Re: [zfs-discuss] L2ARC, block based or file based?
mattba...@gmail.com said: > We're looking at buying some additional SSD's for L2ARC (as well as > additional RAM to support the increased L2ARC size) and I'm wondering if we > NEED to plan for them to be large enough to hold the entire file or if ZFS > can cache the most heavily used parts of a single file. > > After watching arcstat (Mike Harsch's updated version) and arc_summary, I'm > still not sure what to make of it. It's rare that the l2arc (14Gb) hits > double digits in %hit whereas the ARC (3Gb) is frequently >80% hit. I'm not sure of the answer to your initial question (file-based vs block-based), but I may have an explanation for the stats you're seeing. We have a system here with 96GB of RAM and also the Sun F20 flash accelerator card (96GB), most of which is used for L2ARC. Note that data is not written into the L2ARC until it is evicted from the ARC (e.g. when something newer or more frequently used needs ARC space). So, my interpretation of the high hit rates on the in-RAM ARC, and low hit rates on the L2ARC, is that the working set of data fits mostly in RAM, and the system seldom needs to go to the L2ARC for more.
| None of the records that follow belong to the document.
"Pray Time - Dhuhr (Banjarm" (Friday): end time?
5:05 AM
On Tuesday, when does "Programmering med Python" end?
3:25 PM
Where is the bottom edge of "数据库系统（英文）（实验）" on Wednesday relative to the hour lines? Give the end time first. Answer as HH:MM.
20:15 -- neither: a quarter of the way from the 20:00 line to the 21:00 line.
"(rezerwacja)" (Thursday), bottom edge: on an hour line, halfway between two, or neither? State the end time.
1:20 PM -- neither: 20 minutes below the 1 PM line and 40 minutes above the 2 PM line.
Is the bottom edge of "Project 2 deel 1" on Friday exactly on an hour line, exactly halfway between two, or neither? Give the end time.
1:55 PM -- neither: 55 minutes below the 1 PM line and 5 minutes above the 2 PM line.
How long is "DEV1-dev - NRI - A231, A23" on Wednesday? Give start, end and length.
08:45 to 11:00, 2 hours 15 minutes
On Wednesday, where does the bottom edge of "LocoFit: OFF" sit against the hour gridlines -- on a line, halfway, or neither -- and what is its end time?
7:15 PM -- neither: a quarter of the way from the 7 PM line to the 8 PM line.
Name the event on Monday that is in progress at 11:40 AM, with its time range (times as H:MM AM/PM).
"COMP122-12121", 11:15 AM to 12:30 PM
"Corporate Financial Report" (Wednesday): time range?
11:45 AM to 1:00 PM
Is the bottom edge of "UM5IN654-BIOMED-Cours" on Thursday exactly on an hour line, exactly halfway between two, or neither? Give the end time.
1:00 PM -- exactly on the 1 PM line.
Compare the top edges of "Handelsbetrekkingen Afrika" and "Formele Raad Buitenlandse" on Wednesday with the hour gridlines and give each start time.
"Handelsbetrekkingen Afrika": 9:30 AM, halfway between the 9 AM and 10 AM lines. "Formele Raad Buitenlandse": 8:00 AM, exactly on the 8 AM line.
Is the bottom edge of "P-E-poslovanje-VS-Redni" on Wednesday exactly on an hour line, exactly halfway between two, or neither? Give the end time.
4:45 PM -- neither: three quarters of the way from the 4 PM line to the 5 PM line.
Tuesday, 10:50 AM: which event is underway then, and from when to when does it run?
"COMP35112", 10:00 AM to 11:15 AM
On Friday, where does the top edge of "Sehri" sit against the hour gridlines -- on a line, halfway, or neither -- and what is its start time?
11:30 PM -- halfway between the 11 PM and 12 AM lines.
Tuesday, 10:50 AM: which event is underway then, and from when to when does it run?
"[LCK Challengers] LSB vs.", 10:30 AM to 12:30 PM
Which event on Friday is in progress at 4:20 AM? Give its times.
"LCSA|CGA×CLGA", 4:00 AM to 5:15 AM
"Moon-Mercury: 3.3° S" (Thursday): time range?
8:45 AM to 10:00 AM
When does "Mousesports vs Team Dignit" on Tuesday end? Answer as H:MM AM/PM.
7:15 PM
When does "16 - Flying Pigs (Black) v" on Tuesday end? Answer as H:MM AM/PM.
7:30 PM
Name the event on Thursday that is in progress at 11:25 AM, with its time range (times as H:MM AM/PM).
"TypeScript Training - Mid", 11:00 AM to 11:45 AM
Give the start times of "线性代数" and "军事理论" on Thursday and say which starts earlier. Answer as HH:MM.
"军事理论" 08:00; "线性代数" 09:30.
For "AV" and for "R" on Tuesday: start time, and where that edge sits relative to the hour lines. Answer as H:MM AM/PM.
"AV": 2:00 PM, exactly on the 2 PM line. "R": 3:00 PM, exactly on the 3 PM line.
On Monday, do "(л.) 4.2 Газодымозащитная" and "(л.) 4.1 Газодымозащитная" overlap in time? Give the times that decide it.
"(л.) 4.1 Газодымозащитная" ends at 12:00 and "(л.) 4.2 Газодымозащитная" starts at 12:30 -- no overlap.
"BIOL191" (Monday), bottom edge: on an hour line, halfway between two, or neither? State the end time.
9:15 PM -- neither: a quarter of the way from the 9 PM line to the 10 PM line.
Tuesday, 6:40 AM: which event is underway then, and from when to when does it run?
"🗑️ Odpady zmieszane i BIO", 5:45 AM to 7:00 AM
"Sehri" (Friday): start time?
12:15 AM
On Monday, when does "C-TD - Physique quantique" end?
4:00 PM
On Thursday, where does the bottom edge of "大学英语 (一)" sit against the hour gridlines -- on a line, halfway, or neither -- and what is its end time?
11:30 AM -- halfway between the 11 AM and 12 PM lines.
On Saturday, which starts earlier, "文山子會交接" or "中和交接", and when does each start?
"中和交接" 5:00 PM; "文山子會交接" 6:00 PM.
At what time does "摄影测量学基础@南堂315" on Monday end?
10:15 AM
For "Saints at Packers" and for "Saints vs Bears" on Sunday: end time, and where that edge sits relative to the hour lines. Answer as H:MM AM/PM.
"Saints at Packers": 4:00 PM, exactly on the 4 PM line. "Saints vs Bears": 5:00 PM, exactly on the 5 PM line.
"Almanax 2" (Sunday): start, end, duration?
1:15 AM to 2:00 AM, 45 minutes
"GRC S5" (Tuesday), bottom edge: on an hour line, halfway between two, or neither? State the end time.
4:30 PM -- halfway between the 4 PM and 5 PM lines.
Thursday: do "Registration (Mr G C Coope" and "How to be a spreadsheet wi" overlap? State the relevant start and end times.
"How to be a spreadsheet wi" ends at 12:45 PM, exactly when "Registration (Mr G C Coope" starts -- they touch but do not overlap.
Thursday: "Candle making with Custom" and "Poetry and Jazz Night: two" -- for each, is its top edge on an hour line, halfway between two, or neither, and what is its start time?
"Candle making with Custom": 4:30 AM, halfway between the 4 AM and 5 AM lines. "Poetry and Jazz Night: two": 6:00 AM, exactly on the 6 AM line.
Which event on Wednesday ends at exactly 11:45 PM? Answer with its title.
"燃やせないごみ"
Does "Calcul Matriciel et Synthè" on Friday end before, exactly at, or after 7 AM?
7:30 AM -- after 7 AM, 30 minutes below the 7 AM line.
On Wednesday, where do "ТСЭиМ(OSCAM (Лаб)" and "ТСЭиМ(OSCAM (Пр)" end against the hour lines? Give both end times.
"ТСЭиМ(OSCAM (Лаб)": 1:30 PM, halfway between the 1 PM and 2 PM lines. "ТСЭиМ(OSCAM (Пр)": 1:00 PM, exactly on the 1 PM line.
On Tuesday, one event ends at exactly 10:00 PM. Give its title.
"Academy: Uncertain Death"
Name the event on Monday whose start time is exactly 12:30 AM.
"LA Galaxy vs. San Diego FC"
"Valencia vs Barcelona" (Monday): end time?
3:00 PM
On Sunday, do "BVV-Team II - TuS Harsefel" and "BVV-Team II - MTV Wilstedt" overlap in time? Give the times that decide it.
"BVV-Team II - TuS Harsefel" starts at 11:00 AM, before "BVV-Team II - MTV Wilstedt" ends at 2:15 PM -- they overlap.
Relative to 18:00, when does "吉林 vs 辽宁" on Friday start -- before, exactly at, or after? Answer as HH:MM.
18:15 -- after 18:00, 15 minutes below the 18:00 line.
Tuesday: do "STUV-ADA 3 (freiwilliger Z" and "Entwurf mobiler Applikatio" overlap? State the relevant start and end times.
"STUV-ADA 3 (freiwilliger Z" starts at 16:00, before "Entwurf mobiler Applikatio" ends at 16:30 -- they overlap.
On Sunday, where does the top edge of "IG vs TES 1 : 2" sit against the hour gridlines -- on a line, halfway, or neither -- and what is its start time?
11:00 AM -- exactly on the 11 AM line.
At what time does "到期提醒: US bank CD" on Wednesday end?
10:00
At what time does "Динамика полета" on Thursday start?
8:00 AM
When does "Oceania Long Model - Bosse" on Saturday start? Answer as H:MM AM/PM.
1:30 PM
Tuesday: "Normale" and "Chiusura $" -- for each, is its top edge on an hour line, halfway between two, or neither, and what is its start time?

Regards, Marion ___ zfs-discuss mailing list zfs-discuss@opensolaris.org http://mail.opensolaris.org/mailman/listinfo/zfs-discuss
[zfs-discuss] L2ARC, block based or file based?
I'm sorry to be asking such a basic question that would seem to be easily found on Google, but after 30 minutes of "googling" and looking through this lists' archives, I haven't found a definitive answer. Is the L2ARC caching scheme based on files or blocks? The reason I ask: We have several databases that are stored in single large files of 500GB or more. So, is L2ARC doing us any good if the entire file can't be cached at once? We're looking at buying some additional SSD's for L2ARC (as well as additional RAM to support the increased L2ARC size) and I'm wondering if we NEED to plan for them to be large enough to hold the entire file or if ZFS can cache the most heavily used parts of a single file. After watching arcstat (Mike Harsch's updated version) and arc_summary, I'm still not sure what to make of it. It's rare that the l2arc (14Gb) hits double digits in %hit whereas the ARC (3Gb) is frequently >80% hit. TIA matt ___ zfs-discuss mailing list zfs-discuss@opensolaris.org http://mail.opensolaris.org/mailman/listinfo/zfs-discuss
Re: [zfs-discuss] zfs defragmentation via resilvering?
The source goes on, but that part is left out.